How does the Figma-Context-MCP server reduce payload size?

The MCP server pre-processes Figma API responses, stripping irrelevant fields so the model receives only layout and styling information. Raw Figma API payloads for moderately complex frames often exceed 50 KB, but the MCP server typically delivers data under 5 KB.

What is the purpose of SimpleSpanProcessor in the OpenTelemetry setup?

SimpleSpanProcessor flushes each span synchronously the moment it ends, allowing verification blocks to assert on console output without calling force_flush().

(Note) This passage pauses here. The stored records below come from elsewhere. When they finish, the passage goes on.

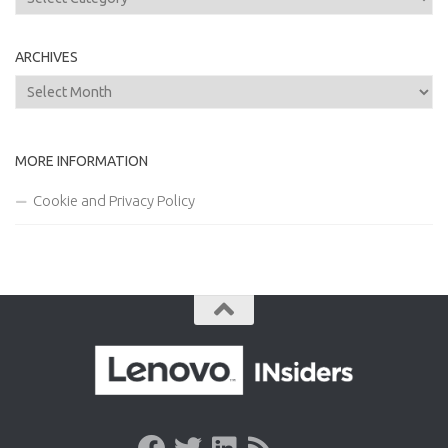
ARCHIVES
Archives
MORE INFORMATION
Cookie and Privacy Policy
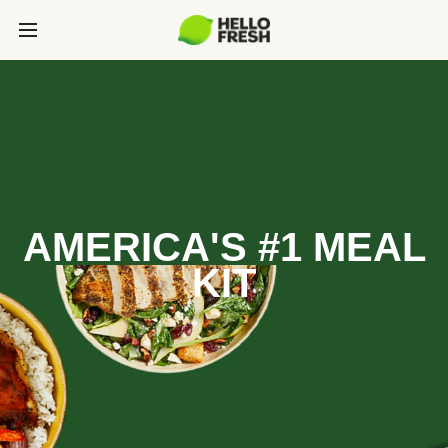
AMERICA'S #1 MEAL
KIT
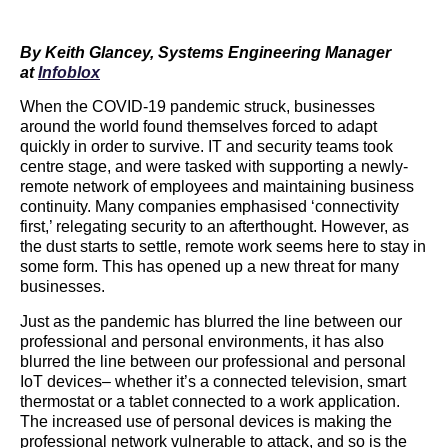
By
Keith Glancey, Systems Engineering Manager
at
Infoblox
When the COVID-19 pandemic struck, businesses
around the world found themselves forced to adapt
quickly in order to survive. IT and security teams took
centre stage, and were tasked with supporting a newly-
remote network of employees and maintaining business
continuity. Many companies emphasised ‘connectivity
first,’ relegating security to an afterthought. However, as
the dust starts to settle, remote work seems here to stay in
some form. This has opened up a new threat for many
businesses.
Just as the pandemic has blurred the line between our
professional and personal environments, it has also
blurred the line between our professional and personal
IoT devices– whether it’s a connected television, smart
thermostat or a tablet connected to a work application.
The increased use of personal devices is making the
professional network vulnerable to attack, and so is the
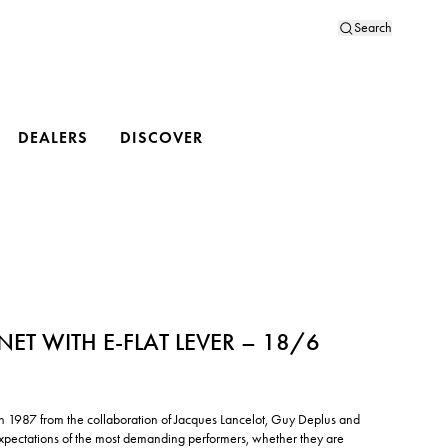
Search
DEALERS
DISCOVER
INET WITH E-FLAT LEVER – 18/6
d in 1987 from the collaboration of Jacques Lancelot, Guy Deplus and
xpectations of the most demanding performers, whether they are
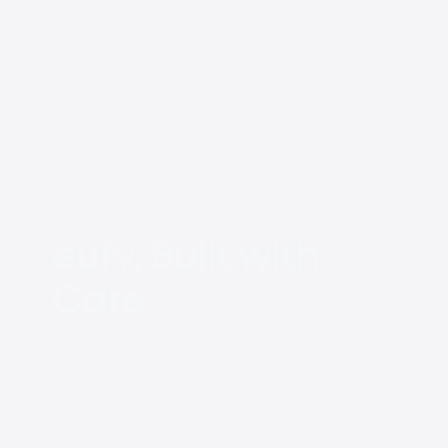
eufy, Built with
Care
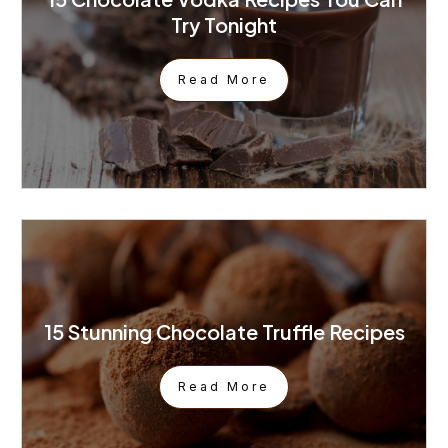
Try Tonight
Read More
15 Stunning Chocolate Truffle Recipes
Read More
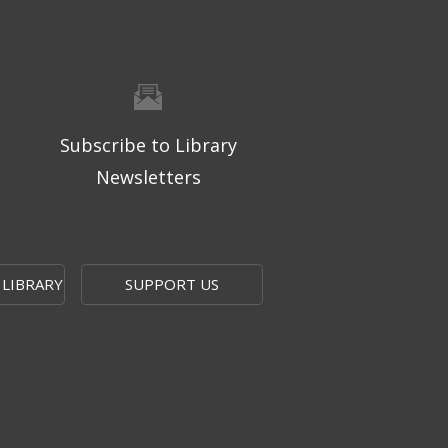
Subscribe to Library
Newsletters
 LIBRARY
SUPPORT US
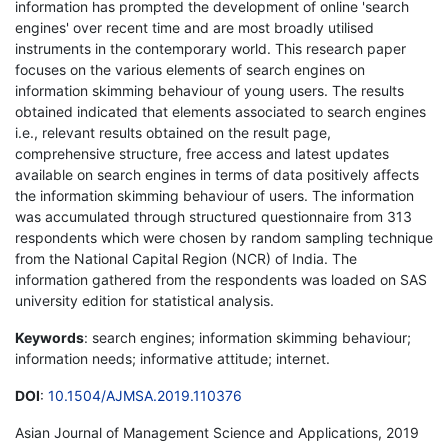
information has prompted the development of online 'search
engines' over recent time and are most broadly utilised
instruments in the contemporary world. This research paper
focuses on the various elements of search engines on
information skimming behaviour of young users. The results
obtained indicated that elements associated to search engines
i.e., relevant results obtained on the result page,
comprehensive structure, free access and latest updates
available on search engines in terms of data positively affects
the information skimming behaviour of users. The information
was accumulated through structured questionnaire from 313
respondents which were chosen by random sampling technique
from the National Capital Region (NCR) of India. The
information gathered from the respondents was loaded on SAS
university edition for statistical analysis.
Keywords
: search engines; information skimming behaviour;
information needs; informative attitude; internet.
DOI
:
10.1504/AJMSA.2019.110376
Asian Journal of Management Science and Applications, 2019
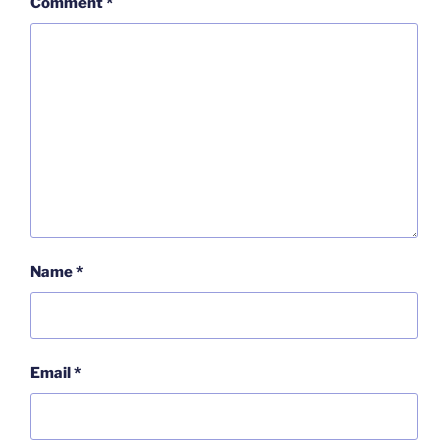
Comment
*
Name
*
Email
*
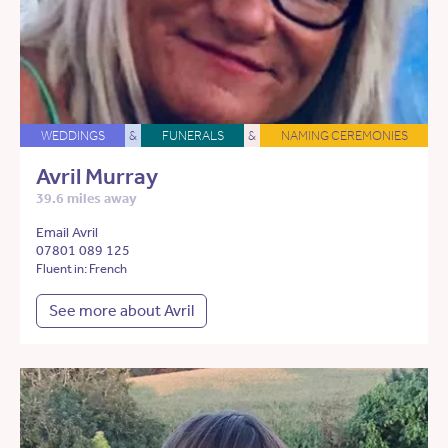
WEDDINGS
&
FUNERALS
&
NAMING CEREMONIES
Avril Murray
39.6 miles away
Email Avril
07801 089 125
Fluent in: French
See more about Avril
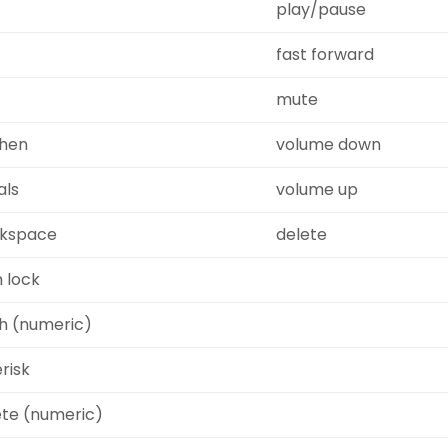
play/pause
fast forward
mute
hen
volume down
als
volume up
kspace
delete
 lock
sh (numeric)
risk
ete (numeric)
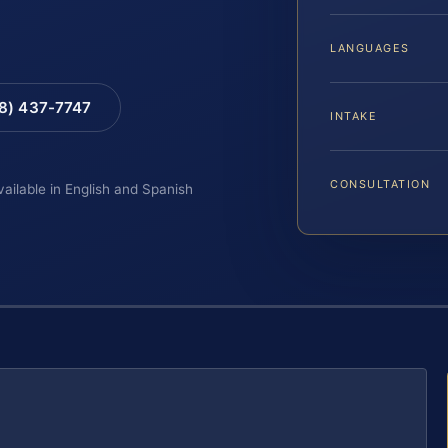
LANGUAGES
88) 437-7747
INTAKE
CONSULTATION
vailable in English and Spanish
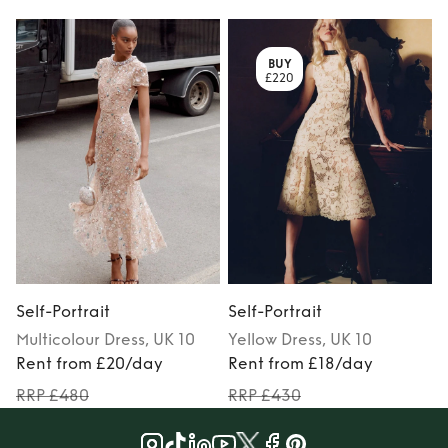
BUY
£220
Self-Portrait
Self-Portrait
S
Multicolour
Dress
, UK 10
Yellow
Dress
, UK 10
Rent from £20/day
Rent from £18/day
RRP £480
RRP £430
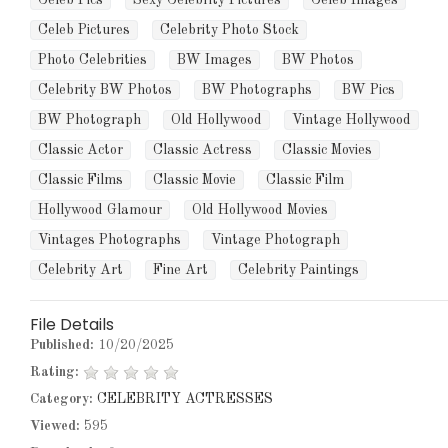
Celeb Pics
Sexy Celebrity Pictures
Celeb Images
Celeb Pictures
Celebrity Photo Stock
Photo Celebrities
BW Images
BW Photos
Celebrity BW Photos
BW Photographs
BW Pics
BW Photograph
Old Hollywood
Vintage Hollywood
Classic Actor
Classic Actress
Classic Movies
Classic Films
Classic Movie
Classic Film
Hollywood Glamour
Old Hollywood Movies
Vintages Photographs
Vintage Photograph
Celebrity Art
Fine Art
Celebrity Paintings
File Details
Published:
10/20/2025
Rating:
Category:
CELEBRITY ACTRESSES
Viewed:
595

In production, it would be swapped for BatchSpanProcessor pointing to an OTLP endpoint like Grafana Tempo or SigNoz.

How does the instrumented tool wrapper record performance metrics?

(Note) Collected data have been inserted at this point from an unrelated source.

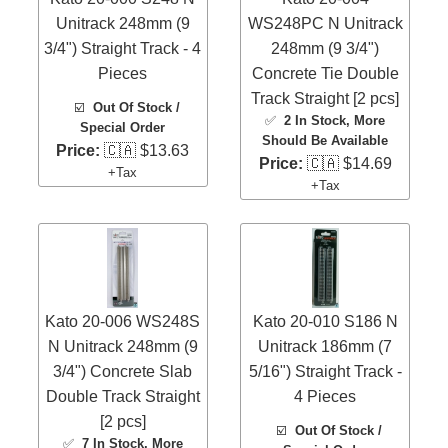
Unitrack 248mm (9
WS248PC N Unitrack
3/4") Straight Track - 4
248mm (9 3/4")
Pieces
Concrete Tie Double
Track Straight [2 pcs]
☑️
Out Of Stock /
✅
2 In Stock
, More
Special Order
Should Be Available
Price:
🇨🇦 $13.63
Price:
🇨🇦 $14.69
+Tax
+Tax
Kato 20-006 WS248S
Kato 20-010 S186 N
N Unitrack 248mm (9
Unitrack 186mm (7
3/4") Concrete Slab
5/16") Straight Track -
Double Track Straight
4 Pieces
[2 pcs]
☑️
Out Of Stock /
✅
7 In Stock
, More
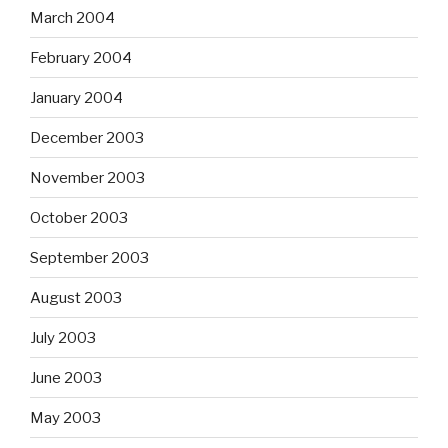
March 2004
February 2004
January 2004
December 2003
November 2003
October 2003
September 2003
August 2003
July 2003
June 2003
May 2003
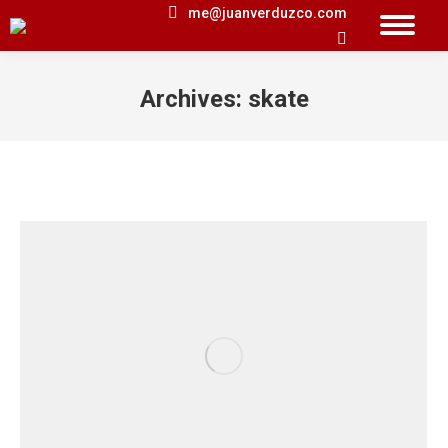
me@juanverduzco.com
Search:
Archives:
skate
You are here:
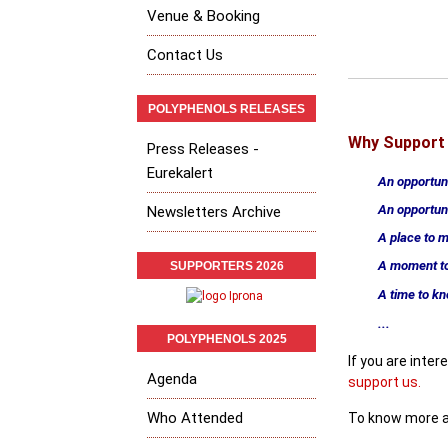
Venue & Booking
Contact Us
POLYPHENOLS RELEASES
Why Support 
Press Releases -
Eurekalert
An opportun
An opportun
Newsletters Archive
A place to 
A moment to
SUPPORTERS 2026
A time to k
...
POLYPHENOLS 2025
If you are inte
Agenda
support us
.
Who Attended
To know more a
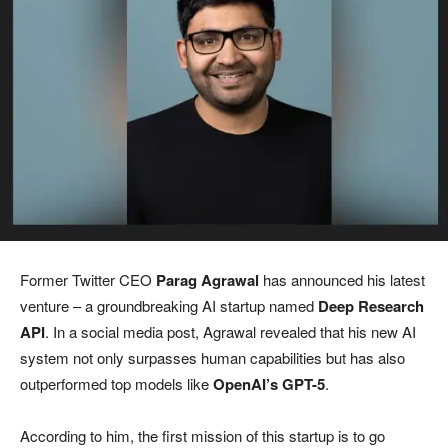
Former Twitter CEO
Parag Agrawal
has announced his latest
venture – a groundbreaking AI startup named
Deep Research
API
. In a social media post, Agrawal revealed that his new AI
system not only surpasses human capabilities but has also
outperformed top models like
OpenAI’s GPT-5
.
According to him, the first mission of this startup is to go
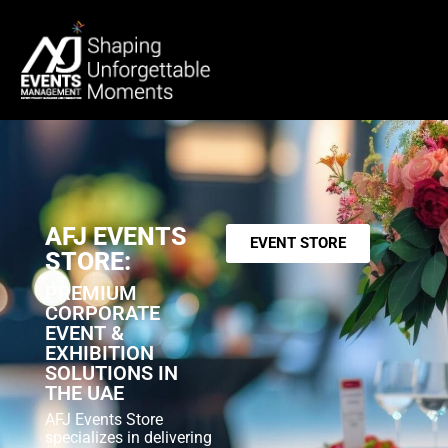
AFJ EVENTS
EVENT STORE
STORE:
PREMIUM
CORPORATE
EVENT &
EXHIBITION
SOLUTIONS IN
THE UAE
AFJ Events Store
specializes in delivering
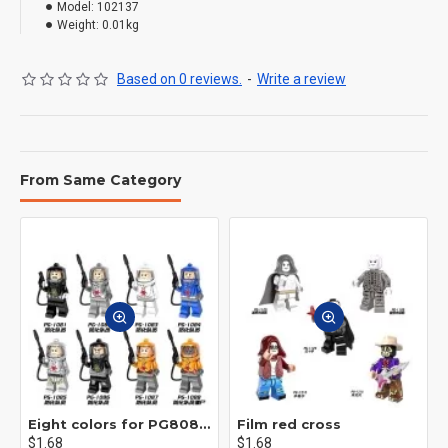
Model:
102137
Weight:
0.01kg
Based on 0 reviews.
-
Write a review
From Same Category
Eight colors for PG8081 firefighters
Film red cross
$1.68
$1.68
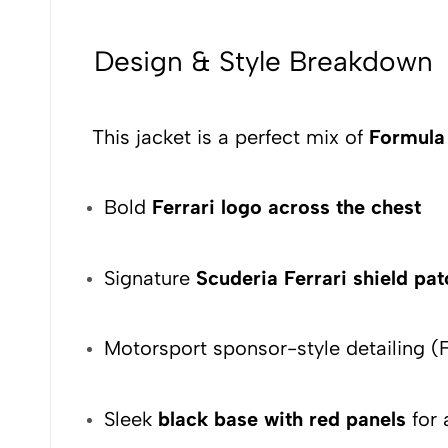
Design & Style Breakdown
This jacket is a perfect mix of
Formula 
Bold
Ferrari logo across the chest
Signature
Scuderia Ferrari shield pa
Motorsport sponsor-style detailing (F
Sleek
black base with red panels
for 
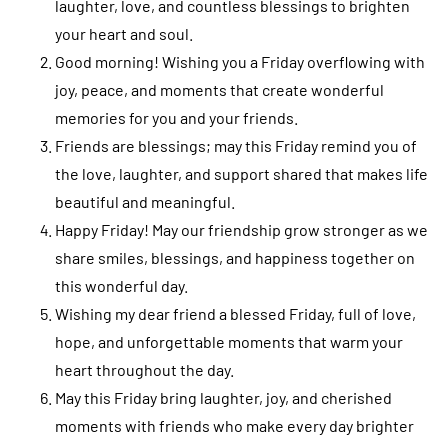
laughter, love, and countless blessings to brighten
your heart and soul.
Good morning! Wishing you a Friday overflowing with
joy, peace, and moments that create wonderful
memories for you and your friends.
Friends are blessings; may this Friday remind you of
the love, laughter, and support shared that makes life
beautiful and meaningful.
Happy Friday! May our friendship grow stronger as we
share smiles, blessings, and happiness together on
this wonderful day.
Wishing my dear friend a blessed Friday, full of love,
hope, and unforgettable moments that warm your
heart throughout the day.
May this Friday bring laughter, joy, and cherished
moments with friends who make every day brighter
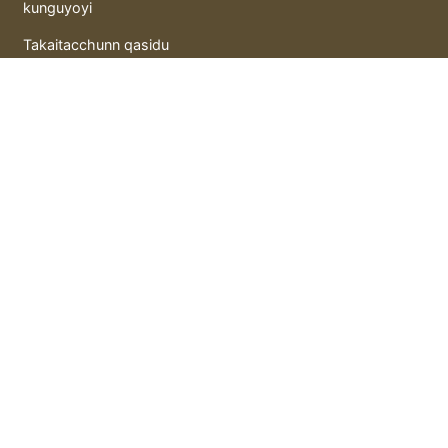
kunguyoyi
Takaitacchunn qasidu
Litattafai
Gida hutunka
hoto mai motsi
Murray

The wrapper intercepts each tool call, opens an OTel span, records the tool name and truncated input as span attributes, and measures wall-clock latency using time.perf_counter(). Token counts are not available at the tool level, so latency is recorded instead.

What does MultiServerMCPClient manage in this setup?

MultiServerMCPClient manages subprocess lifecycles for the MCP servers, converts MCP tools into LangChain tool objects, and handles the request/response communication between the LangGraph agent and the Figma MCP server running as a Node subprocess.

Can the same OTel span structure work with different backends?

Yes. The span structure indexes the same way on Datadog, Honeycomb, or any OTLP-compatible backend. Only the exporter endpoint changes; the span attributes and structure remain consistent across observability platforms.